◆ **Travail à réaliser**: Recopiez à l'identique, dans le texte sur la pénurie d'ingénieurs au Luxembourg, le passage allant de « Au Luxembourg, des » jusqu'à « sont bien réels. » inclus.

◆ **Texte fourni**:
Au Luxembourg, des métiers d’ingénieurs figurent parmi les métiers très en pénurie, une situation qui peut s’expliquer, entre autres, par une base locale de diplômés en sciences, technologies et ingénierie inférieure à celle observée dans les pays de l’OCDE et de l’Union européenne, alors même que les besoins sont bien réels.
Les secteurs les plus demandeurs — tels que l’informatique, l’industrie et la construction — enregistrent une hausse marquée des postes vacants en 2025 et les embauches devraient se maintenir à un niveau élevé dans les prochaines années.
Dans un contexte marqué par le déploiement de l’intelligence artificielle et l’évolution des compétences recherchées, les entreprises ont de plus en plus besoin de profils qui combinent connaissances techniques et compétences transversales. Cette hybridation peut rendre les recrutements plus complexes – notamment pour les jeunes sans expérience, y compris les ingénieurs – et accentuer ainsi les tensions dans certains secteurs.

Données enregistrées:
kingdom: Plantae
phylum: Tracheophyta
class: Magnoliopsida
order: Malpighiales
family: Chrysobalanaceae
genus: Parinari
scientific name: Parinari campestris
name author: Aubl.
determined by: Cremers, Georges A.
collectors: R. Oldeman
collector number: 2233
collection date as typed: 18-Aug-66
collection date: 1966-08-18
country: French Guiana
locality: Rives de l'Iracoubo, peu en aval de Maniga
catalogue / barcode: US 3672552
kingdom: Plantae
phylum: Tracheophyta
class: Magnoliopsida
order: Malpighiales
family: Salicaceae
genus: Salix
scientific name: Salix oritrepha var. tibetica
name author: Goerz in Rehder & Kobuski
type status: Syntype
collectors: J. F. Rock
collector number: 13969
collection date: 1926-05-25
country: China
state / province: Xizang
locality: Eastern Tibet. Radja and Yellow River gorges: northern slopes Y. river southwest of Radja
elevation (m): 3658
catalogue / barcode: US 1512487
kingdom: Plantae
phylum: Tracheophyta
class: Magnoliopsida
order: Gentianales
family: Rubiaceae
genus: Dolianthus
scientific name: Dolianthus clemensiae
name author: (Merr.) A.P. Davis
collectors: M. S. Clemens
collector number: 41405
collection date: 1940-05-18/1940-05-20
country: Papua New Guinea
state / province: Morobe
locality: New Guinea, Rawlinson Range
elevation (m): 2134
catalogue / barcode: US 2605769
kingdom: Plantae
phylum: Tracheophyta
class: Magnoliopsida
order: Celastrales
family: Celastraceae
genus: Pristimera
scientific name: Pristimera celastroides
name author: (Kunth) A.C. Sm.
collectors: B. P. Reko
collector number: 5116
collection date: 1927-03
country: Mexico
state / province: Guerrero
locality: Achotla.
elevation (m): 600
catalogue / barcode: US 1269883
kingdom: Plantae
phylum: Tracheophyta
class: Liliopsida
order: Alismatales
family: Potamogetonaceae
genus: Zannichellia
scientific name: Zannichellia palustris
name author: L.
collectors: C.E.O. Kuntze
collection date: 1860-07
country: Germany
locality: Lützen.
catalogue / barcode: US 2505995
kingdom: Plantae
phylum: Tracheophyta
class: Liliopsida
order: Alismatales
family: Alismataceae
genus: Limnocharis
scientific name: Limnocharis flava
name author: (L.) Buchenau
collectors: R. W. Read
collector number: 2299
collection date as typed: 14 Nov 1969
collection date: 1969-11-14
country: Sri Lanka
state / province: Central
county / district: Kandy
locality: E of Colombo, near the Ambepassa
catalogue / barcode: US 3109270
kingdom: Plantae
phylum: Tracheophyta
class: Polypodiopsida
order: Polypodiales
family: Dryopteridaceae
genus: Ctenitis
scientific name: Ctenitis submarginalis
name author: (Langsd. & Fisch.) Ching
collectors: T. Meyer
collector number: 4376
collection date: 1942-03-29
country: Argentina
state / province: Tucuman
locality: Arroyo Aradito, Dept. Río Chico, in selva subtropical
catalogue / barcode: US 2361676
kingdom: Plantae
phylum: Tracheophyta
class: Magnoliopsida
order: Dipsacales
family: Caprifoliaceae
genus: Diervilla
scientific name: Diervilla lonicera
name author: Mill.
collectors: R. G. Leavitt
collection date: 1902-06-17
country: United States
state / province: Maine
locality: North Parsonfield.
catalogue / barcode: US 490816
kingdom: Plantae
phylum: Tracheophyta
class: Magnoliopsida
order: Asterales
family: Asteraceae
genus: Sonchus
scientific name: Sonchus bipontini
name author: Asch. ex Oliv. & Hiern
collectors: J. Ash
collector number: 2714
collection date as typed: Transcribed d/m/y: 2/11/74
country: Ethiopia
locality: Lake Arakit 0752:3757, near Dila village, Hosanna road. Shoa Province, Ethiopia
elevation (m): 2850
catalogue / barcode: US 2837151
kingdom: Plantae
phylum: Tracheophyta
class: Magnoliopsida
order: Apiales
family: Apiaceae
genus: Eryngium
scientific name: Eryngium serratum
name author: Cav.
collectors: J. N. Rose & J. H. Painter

◆ **Résultat de l'exercice**:
Au Luxembourg, des métiers d’ingénieurs figurent parmi les métiers très en pénurie, une situation qui peut s’expliquer, entre autres, par une base locale de diplômés en sciences, technologies et ingénierie inférieure à celle observée dans les pays de l’OCDE et de l’Union européenne, alors même que les besoins sont bien réels.